Prior to this discovery, the boys had been recipients of travels to a nearby village to watch new films. The village headman would then request a report back, resulting in the boys spinning their own vivid Technicolor stories for a captive audience. These experiences soon demonstrated to the boys that story-telling would be the key to their survival. Their stumbling upon the secret suitcase provides an additional means to exploit this advantage, and provides the catalyst for an unanticipated and somewhat unrecognized education in hope, love, and freedom.

How the novels within that secret suitcase transform the lives and loves of the narrator and Luo as well as those immediately around them is the centerpiece of the story. It is not so much that the books exist but how the boys bring their experiences of the novels alive for their fellow villagers that feeds their craving for knowledge beyond their mountain. This knowledge provides them with hope for the future, a way through the agony burdened on their physicality by the tenets of the Cultural Revolution.

"Without [Jean-Christophe, the eponymous hero of Romain Rolland's four-volume masterpiece] I would never have understood the splendor of taking free and independent action as an individual. Up until this stolen encounter with Romain Rolland's hero, my poor educated and re-educated brains had been incapable of grasping the notion of one man standing up against the whole world."

Around the same time as the suitcase discovery, the story-telling capabilities of the boys brings them into contact with the local tailor and his beautiful seamstress daughter. It is through the courtship of Lou and the Little Seamstress that the pure potency of the novels is activated. The transformative power contained within the imaginations of these boys to intellectually struggle against the controls aimed at them is triggered through the reading of the novels.

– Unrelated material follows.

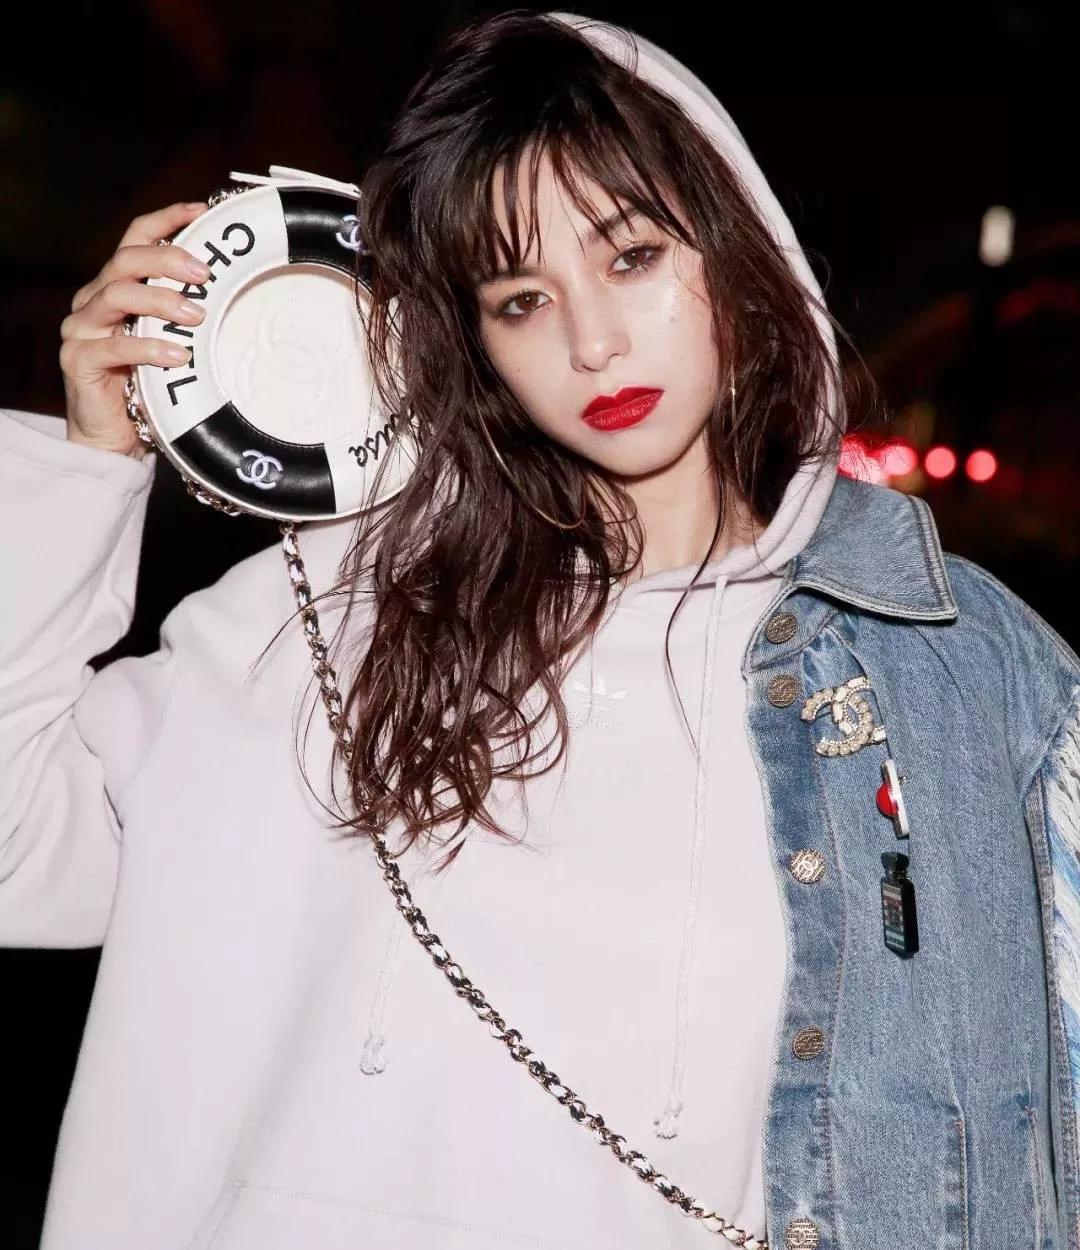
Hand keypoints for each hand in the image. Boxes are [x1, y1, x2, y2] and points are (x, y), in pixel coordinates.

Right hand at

Luo’s determination to mirror this transformation in the Little Seamstress gives her a path to her own freedom, to her own power as a woman and as a sexual being. Her final act seems inevitable yet shocks the boys, and provides the coda to the fable’s concepts of intellectual pursuit and intellectual liberation.

There is a bitterness that comes from lessons learned, like we somehow failed ourselves for not knowing already what needed to be learnt. Such a lesson comes at the expense of loss for the boys, not only of the Little Seamstress but in their prior intellectual victories. As the narrator asks, “had we ourselves failed to grasp the essence of the novels we had read to her?''

It is not so much a failure as a maturing, a recognition that the opening of the mind to truth and the opening of the soul to hope is a rage against the machine that can cut both ways. These are actions that can outlast and outstrip any processes or methodologies or systems that seek to close both entities to the pursuit of self-discovery, but not without a cost. A little knowledge is a dangerous thing, as it sets forth a path that, even if not taken, still always exists. The real question then is whether the boys are better off having experienced the novels, having been seduced by them.

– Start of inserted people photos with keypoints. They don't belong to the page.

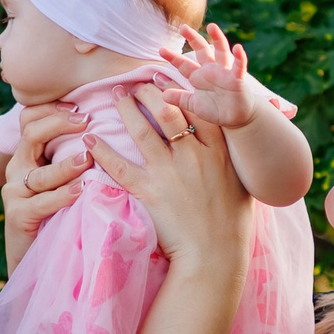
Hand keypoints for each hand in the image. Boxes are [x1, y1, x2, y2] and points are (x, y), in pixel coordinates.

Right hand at [2, 102, 92, 273]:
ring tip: (88, 158)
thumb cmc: (59, 211)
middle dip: (59, 124)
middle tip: (87, 121)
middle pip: (31, 134)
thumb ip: (73, 153)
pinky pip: (42, 202)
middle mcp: (17, 168)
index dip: (52, 108)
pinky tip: (80, 190)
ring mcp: (14, 192)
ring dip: (66, 164)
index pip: (30, 118)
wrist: (39, 255)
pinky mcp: (17, 215)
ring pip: (41, 173)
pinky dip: (62, 196)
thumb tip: (106, 127)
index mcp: (28, 154)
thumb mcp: (64, 177)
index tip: (81, 105)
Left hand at [87, 85, 250, 275]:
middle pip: (169, 109)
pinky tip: (90, 139)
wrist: (216, 257)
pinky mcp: (150, 192)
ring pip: (143, 129)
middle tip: (137, 81)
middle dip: (150, 89)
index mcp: (219, 151)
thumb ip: (234, 160)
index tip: (167, 76)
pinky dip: (103, 151)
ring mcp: (170, 172)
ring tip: (116, 94)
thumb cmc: (232, 225)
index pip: (198, 107)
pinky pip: (120, 166)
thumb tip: (235, 144)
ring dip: (126, 107)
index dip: (180, 88)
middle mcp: (194, 155)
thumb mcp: (243, 184)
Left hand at [162, 23, 258, 130]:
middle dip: (193, 38)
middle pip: (201, 50)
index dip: (173, 57)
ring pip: (221, 51)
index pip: (183, 64)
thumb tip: (163, 95)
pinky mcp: (237, 79)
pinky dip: (240, 57)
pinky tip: (238, 48)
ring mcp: (225, 72)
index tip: (160, 50)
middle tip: (183, 27)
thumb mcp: (194, 104)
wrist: (236, 118)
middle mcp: (211, 70)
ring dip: (218, 38)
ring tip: (212, 27)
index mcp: (199, 76)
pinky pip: (239, 66)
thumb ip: (180, 98)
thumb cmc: (216, 109)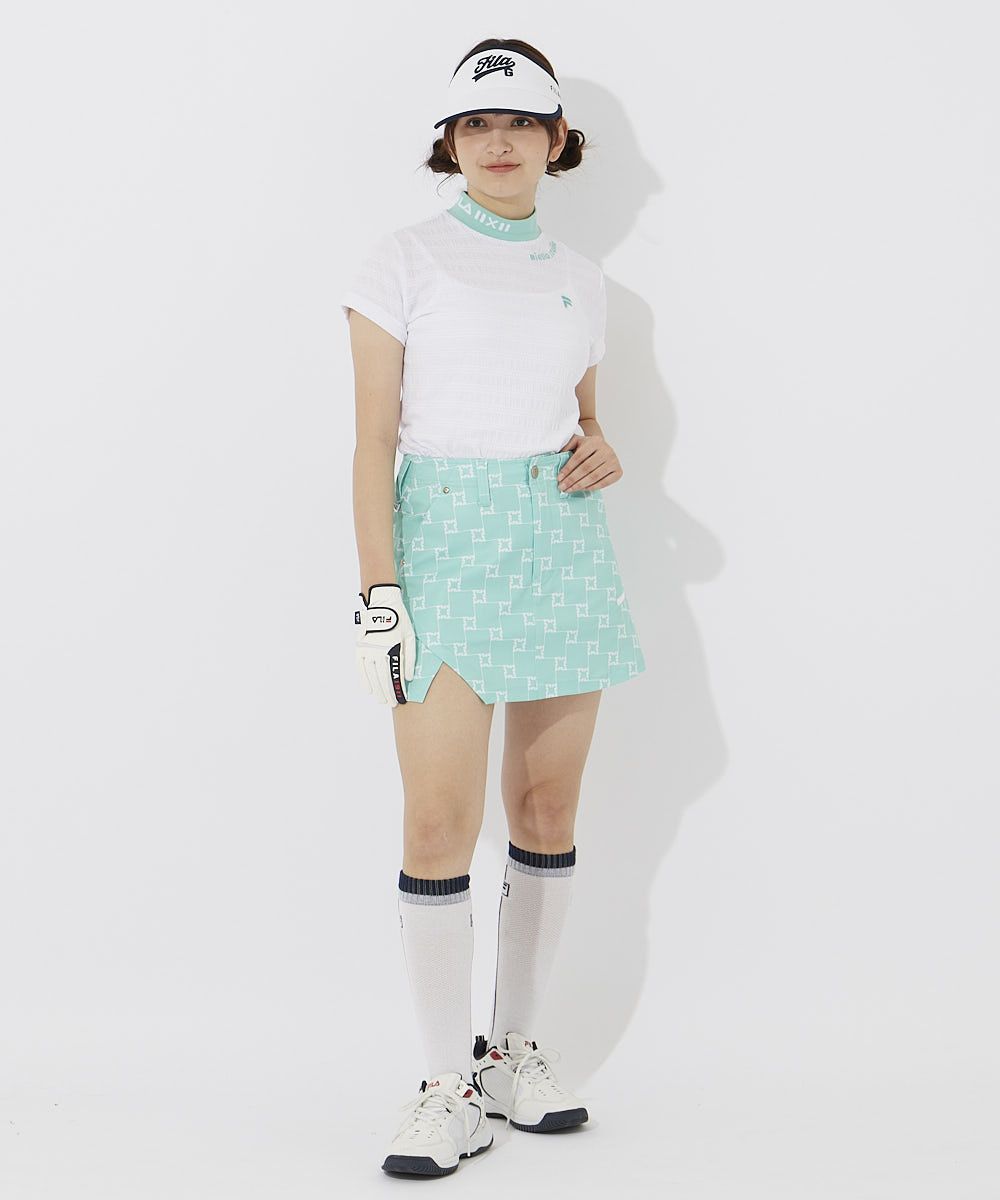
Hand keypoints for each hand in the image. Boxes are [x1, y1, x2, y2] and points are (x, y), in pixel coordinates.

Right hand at [355, 583, 415, 705]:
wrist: (381, 604)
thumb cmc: (399, 620)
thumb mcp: (409, 636)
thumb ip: (409, 658)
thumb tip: (409, 678)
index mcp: (393, 649)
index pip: (395, 675)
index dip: (399, 689)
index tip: (402, 699)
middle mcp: (379, 651)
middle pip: (383, 678)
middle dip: (388, 693)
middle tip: (391, 704)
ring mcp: (367, 650)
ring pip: (371, 675)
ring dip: (377, 690)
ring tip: (381, 700)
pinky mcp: (359, 647)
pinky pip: (360, 667)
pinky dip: (363, 680)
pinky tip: (368, 690)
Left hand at [555, 433, 622, 491]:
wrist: (602, 449)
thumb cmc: (586, 448)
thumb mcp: (576, 442)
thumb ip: (566, 446)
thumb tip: (555, 456)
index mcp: (595, 441)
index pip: (579, 457)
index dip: (568, 469)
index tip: (559, 478)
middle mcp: (607, 450)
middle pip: (586, 468)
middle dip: (572, 479)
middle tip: (562, 487)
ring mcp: (614, 461)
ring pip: (595, 476)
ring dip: (580, 485)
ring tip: (569, 490)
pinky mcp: (618, 471)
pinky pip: (604, 482)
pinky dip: (592, 487)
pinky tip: (582, 489)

Such is the overarching mode of Sidjie’s fable. More Orwellian that Orwell could have imagined, the Cultural Revolution operated for a decade to stamp out the educated, intellectual class and re-educate the youth in ways of the virtuous peasantry. But for all its might, the Revolution could not eradicate the power of the intellect, the creativity it forges and promotes. Sijie was one of those youth, spending the years between 1971 and 1974 in the mountains of Sichaun Province. Balzac and the Little Chinese Seamstress is his streamlined yet riveting semi-autobiographical fable of those years, an expression of creativity that vibrates with wickedly vivid depictions of a time that could perhaps be most simplistically described as ‘strange’ to those of us on the outside looking in.

It is also, and more winningly so, an expression of cultural education wrapped up in a double-bind literary motivation that could only be so artfully crafted by the hands of someone who lived through the strangeness and came out at the end believing that they were indeed better off for having experienced it.